Party poopers: rightwing rally cancelled in San Francisco amid dog poo protest

Patriot Prayer cancels Saturday event, citing ‘safety concerns’ and ‘smear campaign’ that branded group as white supremacists

A dog owner and pets at the rally site. Protesters had organized to fill the field with dog feces in anticipation of the event.
A dog owner and pets at the rally site. Protesters had organized to fill the field with dog feces in anticipation of the event. Photograph: Stephen Lam/Reuters

Patriot Prayer, the rightwing protest group that planned to rally in San Francisco on Saturday, has cancelled its event, citing safety concerns and a “smear campaign” by elected officials who called them “white supremacists”.

The group said it still intended to attend a rally on Sunday in nearby Berkeley, which has seen a number of violent standoffs between rightwing protesters and anti-fascist activists this year.

“We’re going to put our effort and resources into Berkeley,” Patriot Prayer organizer Joey Gibson said in a Facebook Live broadcast. “Berkeley is a better situation because we don’t feel that we’re walking into a trap.”

However, shortly after, the organizer of the Berkeley rally released a statement urging people not to come to her “No to Marxism in America” rally. Andrea Cummings said she was concerned for the safety of the people who might come to the event.

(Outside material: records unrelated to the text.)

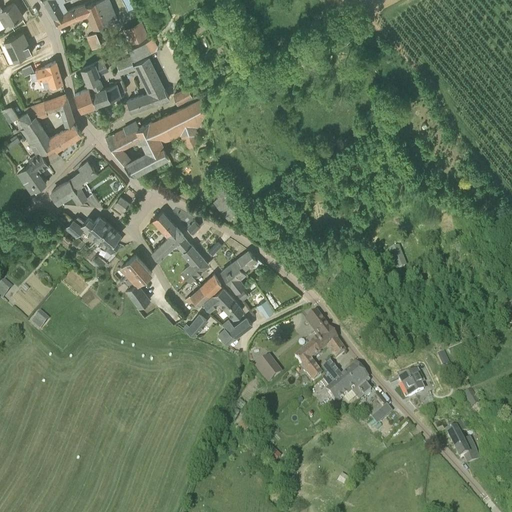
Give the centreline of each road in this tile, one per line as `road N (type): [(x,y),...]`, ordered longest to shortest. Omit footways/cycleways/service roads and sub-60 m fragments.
road 1 (residential): [(486,498),(311,297)]
road 2 (track): [(330,10),(174,108)]
road 3 (residential): [(311,297),(241,239),(162,197)]
road 4 (residential): [(257,324),(162,197)]
road 5 (residential): [(95,139),(78,118),(52,27),(36,0)]
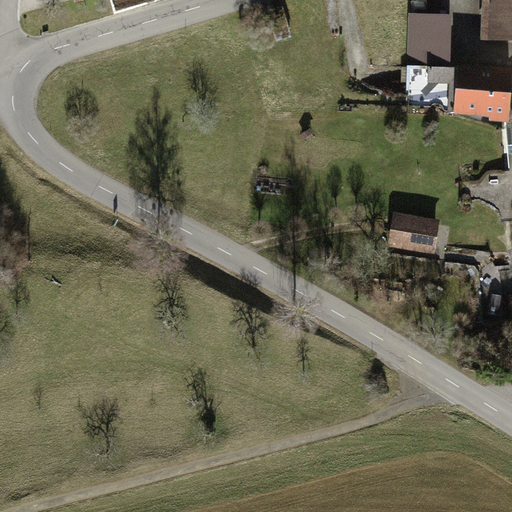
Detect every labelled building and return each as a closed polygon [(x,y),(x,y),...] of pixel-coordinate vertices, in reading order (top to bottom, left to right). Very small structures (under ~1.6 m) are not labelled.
[(511,0),(488,0),(486,39),(511,40),(511,0)] [(451,16),(413,15),(412,66),(450,67),(451,16)] [(460,90),(462,68),(450,67),(412,66),(412,90),(460,90)] [(511,78),(511,69),(462,68),(460,90),(459,106),(490,113),(510,114),(511,78)] [(437,224),(398,218),(394,242),(433,248),(437,224)]
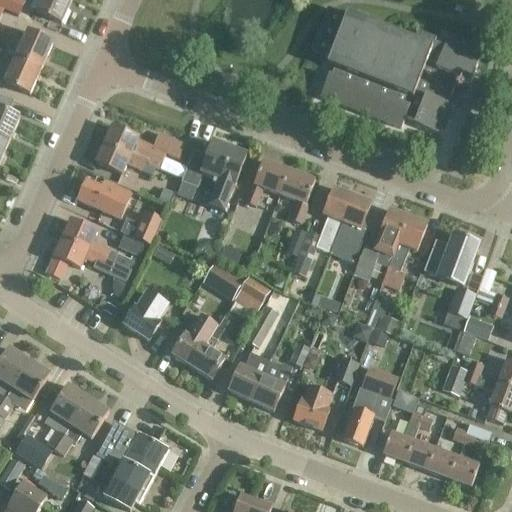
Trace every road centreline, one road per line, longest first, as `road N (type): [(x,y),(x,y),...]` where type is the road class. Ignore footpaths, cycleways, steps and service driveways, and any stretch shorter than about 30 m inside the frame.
road 1 (residential): [(105,64),(450,199),(483,203)]
road 2 (residential): [(231,446),(0,301)]
road 3 (residential): [(0,269),(105,64)]
road 4 (residential): [(411,511),(231,446)]
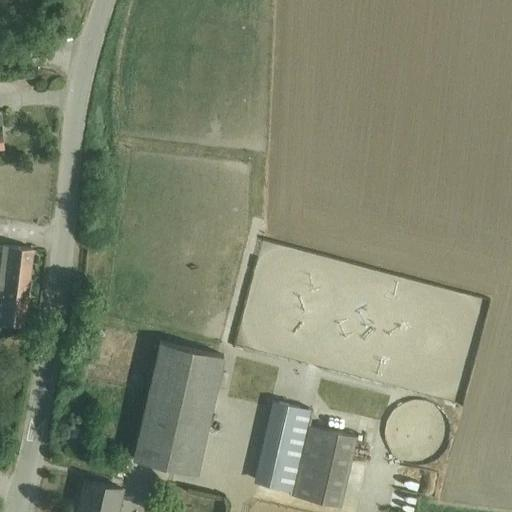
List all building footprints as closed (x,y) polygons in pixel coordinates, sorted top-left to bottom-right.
[(0,321),(23,324),(32,248),(9,245),(1,307),(0,306),(0,321)] [(196,473),(223,355),(160,341),(134,459),(196,473)] [(339,505),(355,435),(309,424),(313,410),(279,401),(260,482),(290,489),(289,494),(339,505)] [(399,479),(401,467),(377,463),(376,475),(399,479)] [(115,511),(122,485),(85,477),(76,511),(115,511)]
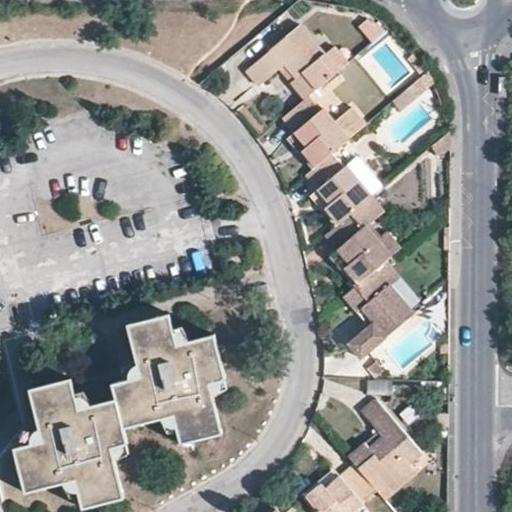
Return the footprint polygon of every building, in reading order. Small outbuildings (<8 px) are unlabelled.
[(290,80),(303,95),(335,65),(320,49),(308,36),(295,22),(290,27),(249,63),(262,78),(280,62),(293,76),(290,80)] [(320,49),(335,65),(345,57),(329,41),(320,49)] [(423,65),(411,47),(404,52),(419,68),(423,65)] [(410,91),(403,83),(387,97),(396,105),(410,91)] [(301,149),(314,164),(328,151),(346,135),(355,126),(365,117),(350,101),(331,119),(319,106),(316,108),(303,95),(280,116),(305,145),(301,149)] [(444,128),(443,125),(425,141),(429,149),(444,143),(444,128)] [(338,221),(348,212),(370,192),(356,177),(342,163),(340,164),(328,151),(314,164),(303,174),(329,203),(325,207),(338,221)] [(366,168),(352,154),(342,163),(356,177),(366,168)] [(366,168),(356,177),(370,192),(379,183),(366,168)] [(370,192),(348,212),(338,221),(323,235),(348,263),(344,266),(358,281),(377,263),(387,255),(398,245),(371,216),(382,206),(370,192)] [(377,263),(391,278),(400,270),(387,255),(377,263)] [(358,281),(345,294),(359,309),(365,304),(376,317),(370,322),(352,339),(365,355),(417,307),(391,278),(377,263),(358,281)] [(376,317),(365,304),(359,309),(370,322),(376,317)] [(114,383),(118,398),(124,428),(174,415),(181,444),(223,433),(210,383),(226,378),(214,334),(190,340),(177,344),(169,313),(153,318),(127,324),(141,376),(114,383)] [(378,355),(370,362),(378,371),(386,364),(378,355)] [(124,428),(118,398),(79,408),(71,378),(29,388),(43,439),(14,447),(18,462),(25,492),(76,479),(83,508),(125,497),(115,460),(111,448),(127,443),(124,428)] [(379,488),(396,472),(409,461),(424,448),(380,396),(364,409),(376,424),(384,434),(372,445),(367,440),(350,455),(356,462),(379,488)] [(372,445),(384,434),(376,424),(363,435),(367,440),(372,445)] [(417,470),(409,461),(396,472),(404,481),(417,470)] [(367,499),(379,488),(356,462),(344,473),(330,485),(325,479),(309,494),(324,511),(356,511),(369,502),(367,499)] [(325,479),(330,485),(344,473),(335,463),(321,476),(325,479)] [(379,488),(387,497),(404,481),(396,472),(379,488)] [(282,511),(302,511),(294,502),(283,511),(282,511)]
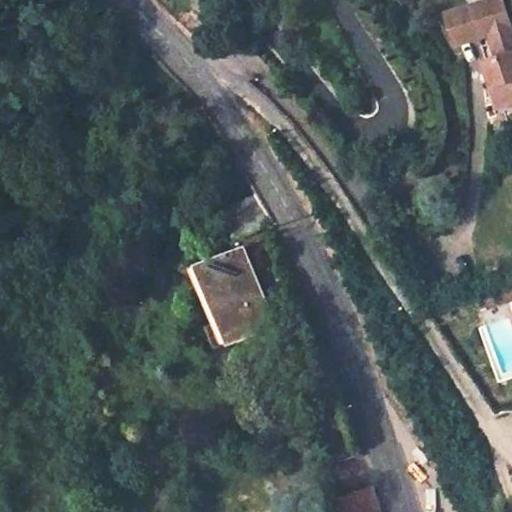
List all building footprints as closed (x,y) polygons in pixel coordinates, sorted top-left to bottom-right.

Thousands of San Franciscans were planning to mount counter-protests against the rightwing event, with residents planning to dance, march, rally, and boat in defiance of rightwing extremism. Several hundred people even announced a plan to allow their dogs to poo on the protest site in advance of the event.

The group’s intention to hold an event in the notoriously liberal San Francisco provoked considerable concern from the city’s elected officials, police, and residents, especially in the wake of the deadly white supremacist rally in Charlottesville.

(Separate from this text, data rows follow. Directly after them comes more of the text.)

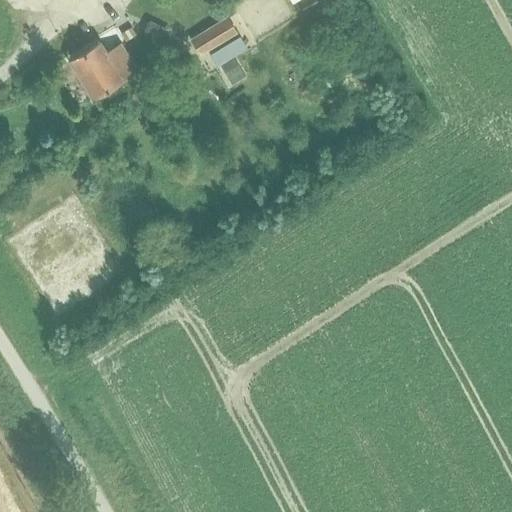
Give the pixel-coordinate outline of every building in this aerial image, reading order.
[(198,56),(234,34),(224,19),(189,41),(198,56)] [(130,26),(120,33),(125,41),(136,34),(130,26)] [(239,38),(210,55),(218,67),(247,50),(239,38)] [(97,43),(68,62),(92,100),(121,81),(137,71),(120,45),(105,55),(97,43)] [(219,67),(227,80),(242,71),(234,58),(219,67)] [(213,208),(199,219),(203,226),(218,217),(213,208)]
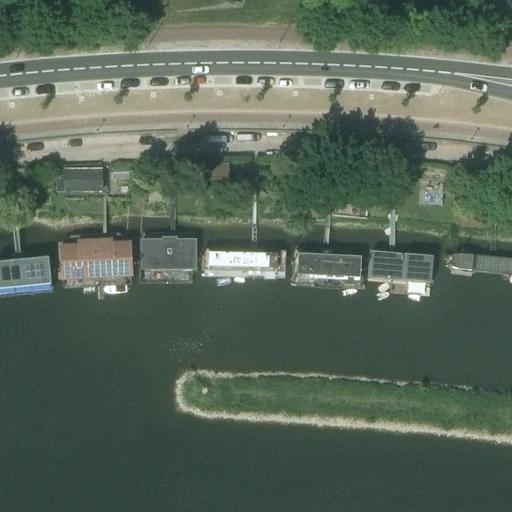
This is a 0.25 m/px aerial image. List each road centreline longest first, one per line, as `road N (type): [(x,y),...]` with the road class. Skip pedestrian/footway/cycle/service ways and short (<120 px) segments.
road 1 (residential): [(511,168),(238,150),(0,163)]
road 2 (primary): [(419,72),(188,65),(0,78)]
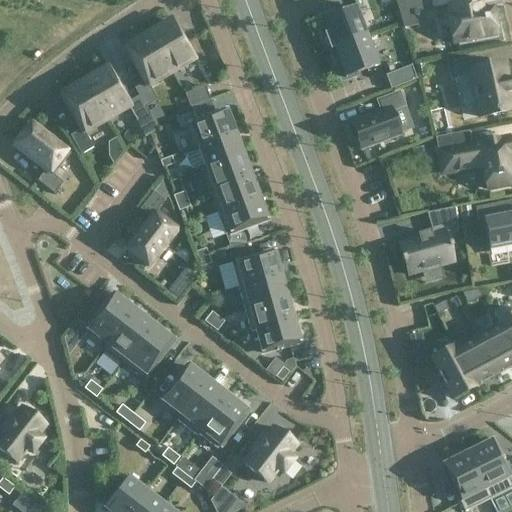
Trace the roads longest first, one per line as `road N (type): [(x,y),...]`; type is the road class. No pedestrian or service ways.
road 1 (tertiary): [(244,0),(340,263),(364,346),(381,467)]
road 2 (residential): [(414,451),(369,237),(283,0)]
road 3 (residential): [(207,0),(304,264),(337,410)]
road 4 (residential): [(82,246),(300,411),(337,410)]
road 5 (residential): [(0,117),(57,63),(152,0)]
road 6 (residential): [(78,511),(77,462),(53,358)]
road 7 (residential): [(53,358),(14,240)]
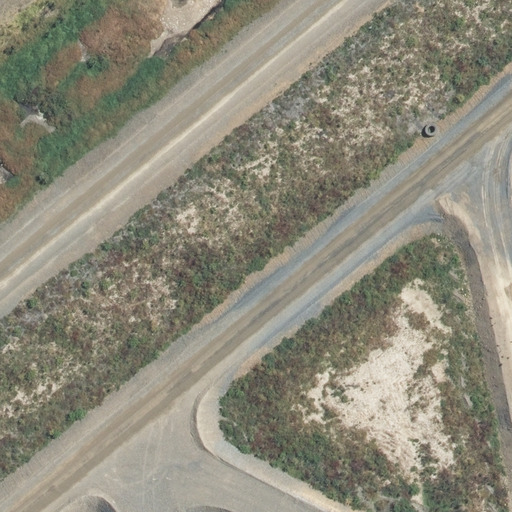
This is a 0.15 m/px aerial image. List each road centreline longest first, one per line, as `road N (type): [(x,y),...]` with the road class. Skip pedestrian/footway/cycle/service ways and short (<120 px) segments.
road 1 (track): [(4,511),(511,112)]
road 2 (track): [(303,0),(0,251)]
road 3 (track): [(505,511),(453,158)]
road 4 (track): [(261,511),(106,431)]
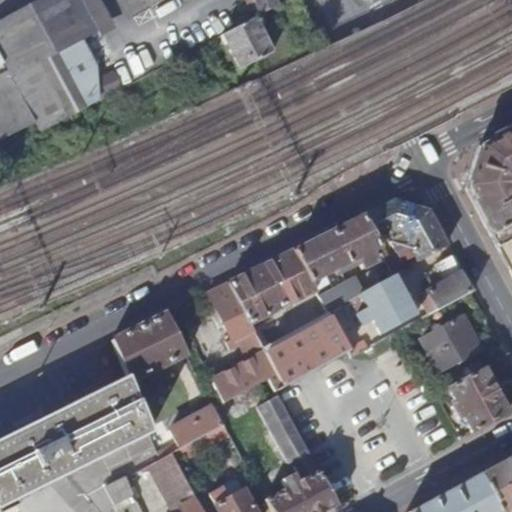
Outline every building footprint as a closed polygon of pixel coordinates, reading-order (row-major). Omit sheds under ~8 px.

A dog defecates at Crissy Field, the site of the now-cancelled rally.
A dog defecates at Crissy Field, the site of the now-cancelled rally. The group will go ahead with a rally planned for Sunday in Berkeley, California. Photograph: Stephen Lam/Reuters

Though Gibson has denounced white supremacy and neo-Nazis, Patriot Prayer events in the Pacific north-west have been attended by members of white nationalist groups and often devolved into violent street-fighting.

Elected officials, including House minority leader and San Francisco congressional representative Nancy Pelosi and mayor Ed Lee, unsuccessfully pressured the National Park Service to deny the group a permit for the rally. Pelosi called the group “white supremacist”.

Such characterizations amounted to a “smear campaign”, the organizers said.

“Intermingling of protesters and rally-goers would be a horrible horrible idea,” said Patriot Prayer member Gabriel Silva. “It would lead to nothing but casualties.”

“In our opinion,” said Gibson, “it seems like it would have been a huge riot.”